“That wasn’t an armored car.”
“Give it a rest. It wasn’t me.”
“Okay, okay. Just curious.”
“You…you all right?”
“Sure. Why not?”
“Heard some things. I want everything to be good between us. We’re family. I want to keep it that way.”
“We’re family, Tino. Don’t know what you’re talking about.”
“Forget I brought it up.” Coluzzi returned to his stool and took his time drinking his beer. After a while, he said, “I need your help on something.”
“Oh?”
“Any Russians in here lately?”
“Russians?” said Jojo, as if he’d asked about aliens. “You mean, besides Svetlana and Olga?”
“Men. Clients. Maybe from the consulate. Remember, way back when, a few of them would come in here Saturday nights. We called them the Ivans. Joked around that they might be spies. Those shitty suits, smoking those lousy cigarettes. Seen anyone like that lately?”
“Couldn’t tell you,” said Jojo. “I’m in the kitchen.”
“You mind if I check receipts?”
“Credit cards?”
“Yeah.”
“Any Russians in here pay cash?”
“Not the ones I’m looking for.”
Jojo considered this. “You’re serious?”
Coluzzi nodded.
“And you’re not going to tell me what for?”
“First I need to find ’em.”
Jojo looked at him for another second, then folded the newspaper and led the way to his office. “We have a program that keeps track of all charges. You can check by date, name, transaction amount.”
Coluzzi sat down in Jojo’s chair and scooted close to the keyboard. “I’m good.”
“All yours.”
Jojo left the room and Coluzzi brought up all charges for the past six months, then looked at them by name, A to Z. There were quite a few customers with Russian last names.

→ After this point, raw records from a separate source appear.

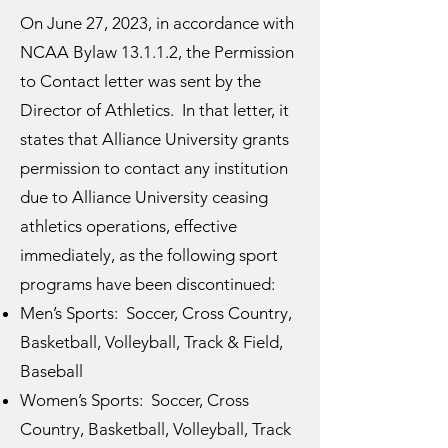
On June 27, 2023, in accordance with
NCAA Bylaw 13.1.1.2, the Permission
to Contact letter was sent by the
Director of Athletics. In that letter, it
states that Alliance University grants
permission to contact any institution
due to Alliance University ceasing
athletics operations, effective
immediately, as the following sport
programs have been discontinued:
Men’s Sports: Soccer, Cross Country,
Basketball, Volleyball, Track & Field,
Baseball
Women’s Sports: Soccer, Cross
Country, Basketball, Volleyball, Track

He concentrated on those who spent less than five hundred euros. Russian diplomats weren’t any better paid than any other state employee.
In five minutes, he had two names. Andrei Gromov and Boris Stevcek. Both men often came together. Usually Fridays. Gromov consistently spent more, but not much. Neither charged more than two hundred euros, which meant they never took a girl to the VIP room for a blow job or bought them out for the night. Lookers, not touchers.

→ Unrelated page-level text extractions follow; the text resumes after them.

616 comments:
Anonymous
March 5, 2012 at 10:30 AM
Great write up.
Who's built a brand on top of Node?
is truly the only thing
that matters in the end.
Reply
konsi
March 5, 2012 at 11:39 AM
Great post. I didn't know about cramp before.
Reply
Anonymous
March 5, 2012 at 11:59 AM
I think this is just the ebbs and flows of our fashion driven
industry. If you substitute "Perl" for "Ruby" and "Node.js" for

Still, Coluzzi had no proof either worked for the Russian government. They might as easily be with one of the tech companies sprouting up these days like mushrooms or a foreign airline or just about anyone. In fact, he didn’t even know if they were really Russians and not just French citizens with Russian names.
He exited the program and logged on to the net. Earlier he’d looked at the website for the Russian Consulate. Names of employees weren’t listed, not even the consul general. The question was who best to approach with the letter. He had no friends in the Russian spy service. Even if he had, he wasn’t sure how to present the letter. Coluzzi assumed that the Saudi prince had planned on delivering it to someone at or above his own level. The printout of the email he’d found in the prince’s briefcase had indicated there was to be a rendezvous on the island of Cyprus with a man named V. Borodin. A check on the Internet indicated that the current chief of the Russian spy service was a man named Vassily Borodin.
But how does one reach the head of the SVR? You might as well try to reach God.